*** Material for this exercise Section Begins ***
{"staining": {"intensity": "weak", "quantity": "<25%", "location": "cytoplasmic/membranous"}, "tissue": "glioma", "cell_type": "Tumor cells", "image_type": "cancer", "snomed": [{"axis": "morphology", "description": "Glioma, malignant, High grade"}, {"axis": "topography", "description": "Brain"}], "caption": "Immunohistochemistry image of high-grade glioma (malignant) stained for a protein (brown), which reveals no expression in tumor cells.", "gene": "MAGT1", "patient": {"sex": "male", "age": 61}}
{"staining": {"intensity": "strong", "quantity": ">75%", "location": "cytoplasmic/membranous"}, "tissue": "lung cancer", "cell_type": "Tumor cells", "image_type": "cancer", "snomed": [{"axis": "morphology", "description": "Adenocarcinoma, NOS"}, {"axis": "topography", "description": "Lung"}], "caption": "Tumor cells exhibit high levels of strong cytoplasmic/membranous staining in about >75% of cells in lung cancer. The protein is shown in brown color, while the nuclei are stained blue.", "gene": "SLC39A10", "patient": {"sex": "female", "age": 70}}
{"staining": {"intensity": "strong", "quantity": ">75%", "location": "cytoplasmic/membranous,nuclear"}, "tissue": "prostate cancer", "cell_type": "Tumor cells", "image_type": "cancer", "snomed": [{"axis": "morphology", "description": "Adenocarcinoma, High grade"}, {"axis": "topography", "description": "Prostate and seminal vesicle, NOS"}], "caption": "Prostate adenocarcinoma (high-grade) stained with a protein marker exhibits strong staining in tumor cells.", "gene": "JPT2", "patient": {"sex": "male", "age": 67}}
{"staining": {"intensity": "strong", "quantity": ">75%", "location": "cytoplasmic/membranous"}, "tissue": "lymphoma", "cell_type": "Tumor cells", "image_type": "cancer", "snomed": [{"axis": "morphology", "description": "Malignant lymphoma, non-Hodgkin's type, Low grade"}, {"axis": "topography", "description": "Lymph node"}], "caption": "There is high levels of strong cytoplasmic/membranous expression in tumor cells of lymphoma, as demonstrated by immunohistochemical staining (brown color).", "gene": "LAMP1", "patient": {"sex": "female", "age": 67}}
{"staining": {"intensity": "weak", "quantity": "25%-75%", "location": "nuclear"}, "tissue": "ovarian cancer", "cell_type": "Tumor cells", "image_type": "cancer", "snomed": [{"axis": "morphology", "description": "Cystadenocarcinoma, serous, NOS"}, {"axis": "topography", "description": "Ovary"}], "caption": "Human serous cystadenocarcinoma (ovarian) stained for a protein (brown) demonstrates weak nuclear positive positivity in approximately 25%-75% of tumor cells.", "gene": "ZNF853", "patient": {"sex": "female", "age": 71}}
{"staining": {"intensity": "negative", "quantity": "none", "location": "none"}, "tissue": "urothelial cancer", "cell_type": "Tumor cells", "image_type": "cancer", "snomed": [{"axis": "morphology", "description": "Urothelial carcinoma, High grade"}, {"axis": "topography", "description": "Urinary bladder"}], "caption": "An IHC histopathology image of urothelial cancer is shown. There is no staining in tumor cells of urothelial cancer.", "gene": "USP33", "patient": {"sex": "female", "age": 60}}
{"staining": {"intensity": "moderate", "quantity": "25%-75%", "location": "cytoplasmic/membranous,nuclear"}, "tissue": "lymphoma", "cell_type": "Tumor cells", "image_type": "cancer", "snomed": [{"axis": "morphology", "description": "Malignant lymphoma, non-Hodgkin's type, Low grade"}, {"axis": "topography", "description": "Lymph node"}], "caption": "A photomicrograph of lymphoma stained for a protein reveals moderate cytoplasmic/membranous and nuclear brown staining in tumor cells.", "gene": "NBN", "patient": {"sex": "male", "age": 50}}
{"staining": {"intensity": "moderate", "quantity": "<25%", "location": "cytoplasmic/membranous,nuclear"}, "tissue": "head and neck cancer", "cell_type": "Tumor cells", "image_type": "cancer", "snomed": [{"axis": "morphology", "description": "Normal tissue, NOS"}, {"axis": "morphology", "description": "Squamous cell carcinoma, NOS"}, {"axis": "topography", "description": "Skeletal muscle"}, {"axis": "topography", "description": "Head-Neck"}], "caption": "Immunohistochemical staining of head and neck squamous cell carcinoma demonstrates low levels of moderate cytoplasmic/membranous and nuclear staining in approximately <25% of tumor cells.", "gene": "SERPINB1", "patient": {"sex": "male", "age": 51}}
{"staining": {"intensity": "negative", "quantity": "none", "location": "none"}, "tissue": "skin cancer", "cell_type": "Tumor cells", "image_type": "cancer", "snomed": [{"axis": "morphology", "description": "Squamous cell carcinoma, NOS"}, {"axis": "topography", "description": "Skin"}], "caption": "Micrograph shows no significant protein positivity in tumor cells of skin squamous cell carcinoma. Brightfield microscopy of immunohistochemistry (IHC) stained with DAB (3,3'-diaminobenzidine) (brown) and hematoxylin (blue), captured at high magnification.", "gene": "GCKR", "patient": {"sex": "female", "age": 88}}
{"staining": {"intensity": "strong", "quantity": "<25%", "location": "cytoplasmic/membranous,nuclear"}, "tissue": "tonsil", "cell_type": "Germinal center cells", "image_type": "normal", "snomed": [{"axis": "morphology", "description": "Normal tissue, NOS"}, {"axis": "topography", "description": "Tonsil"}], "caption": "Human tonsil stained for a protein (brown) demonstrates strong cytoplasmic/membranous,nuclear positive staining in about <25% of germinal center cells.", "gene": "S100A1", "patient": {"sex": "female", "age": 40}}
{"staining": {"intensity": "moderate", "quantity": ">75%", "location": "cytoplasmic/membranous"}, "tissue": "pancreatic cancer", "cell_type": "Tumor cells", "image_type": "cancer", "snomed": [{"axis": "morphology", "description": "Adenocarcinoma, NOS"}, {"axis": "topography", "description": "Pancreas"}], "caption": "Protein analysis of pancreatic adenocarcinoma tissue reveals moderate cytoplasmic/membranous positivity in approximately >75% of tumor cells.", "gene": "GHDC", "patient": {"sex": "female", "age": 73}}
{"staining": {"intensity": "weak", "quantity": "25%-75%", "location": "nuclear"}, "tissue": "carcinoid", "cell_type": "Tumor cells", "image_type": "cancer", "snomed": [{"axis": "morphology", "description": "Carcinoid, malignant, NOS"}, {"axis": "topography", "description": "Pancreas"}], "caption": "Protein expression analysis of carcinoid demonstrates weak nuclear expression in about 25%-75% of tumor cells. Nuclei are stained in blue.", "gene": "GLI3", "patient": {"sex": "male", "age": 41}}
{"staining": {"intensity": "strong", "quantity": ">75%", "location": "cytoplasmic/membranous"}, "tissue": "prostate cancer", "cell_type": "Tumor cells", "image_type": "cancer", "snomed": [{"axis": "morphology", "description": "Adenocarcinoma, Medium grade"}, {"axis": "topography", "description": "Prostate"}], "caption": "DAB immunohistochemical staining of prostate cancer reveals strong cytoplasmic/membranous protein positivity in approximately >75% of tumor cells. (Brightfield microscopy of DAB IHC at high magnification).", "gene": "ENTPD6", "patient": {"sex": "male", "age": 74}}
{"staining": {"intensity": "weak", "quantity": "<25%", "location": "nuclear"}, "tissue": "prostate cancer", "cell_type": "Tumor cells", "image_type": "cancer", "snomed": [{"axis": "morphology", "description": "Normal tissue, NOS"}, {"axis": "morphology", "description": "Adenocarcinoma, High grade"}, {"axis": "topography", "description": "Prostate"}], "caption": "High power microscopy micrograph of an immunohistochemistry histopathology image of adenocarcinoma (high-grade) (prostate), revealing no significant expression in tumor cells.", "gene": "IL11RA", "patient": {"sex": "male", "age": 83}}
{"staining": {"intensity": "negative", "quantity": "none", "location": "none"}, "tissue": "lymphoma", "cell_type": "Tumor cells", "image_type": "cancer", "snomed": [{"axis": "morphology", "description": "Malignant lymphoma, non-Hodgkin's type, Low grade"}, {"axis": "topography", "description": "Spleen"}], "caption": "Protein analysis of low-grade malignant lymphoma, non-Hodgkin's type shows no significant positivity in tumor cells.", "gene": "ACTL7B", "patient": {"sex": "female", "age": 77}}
*** Material for this exercise Section Ends ***
◆ Your assignment
Go through the records from the first line and copy each one exactly, ending after the line that contains "cells exhibit high". Give nothing else.

◆ Written response
{"staining": {"intensity": "weak", "quantity": "<25%", "location": "cytoplasmic/membranous"}, "tissue": "glioma", "cell_type": "Tumor cells", "image_type": "cancer", "snomed": [{"axis": "morphology", "description": "Glioma, malignant, High grade"}, {"axis": "topography", "description": "Brain"}], "caption": "Immunohistochemistry image of high-grade glioma (malignant) stained for a protein (brown), which reveals no expression in tumor cells.", "gene": "MAGT1", "patient": {"sex": "male", "age": 61}}
{"staining": {"intensity": "strong", "quantity": ">75%", "location": "cytoplasmic/membranous"}, "tissue": "lung cancer", "cell_type": "Tumor cells", "image_type": "cancer", "snomed": [{"axis": "morphology", "description": "Adenocarcinoma, NOS"}, {"axis": "topography", "description": "Lung"}], "caption": "Tumor cells exhibit high levels of strong cytoplasmic/membranous staining in about >75% of cells in lung cancer. The protein is shown in brown color, while the nuclei are stained blue.", "gene": "SLC39A10", "patient": {"sex": "female", "age": 70}}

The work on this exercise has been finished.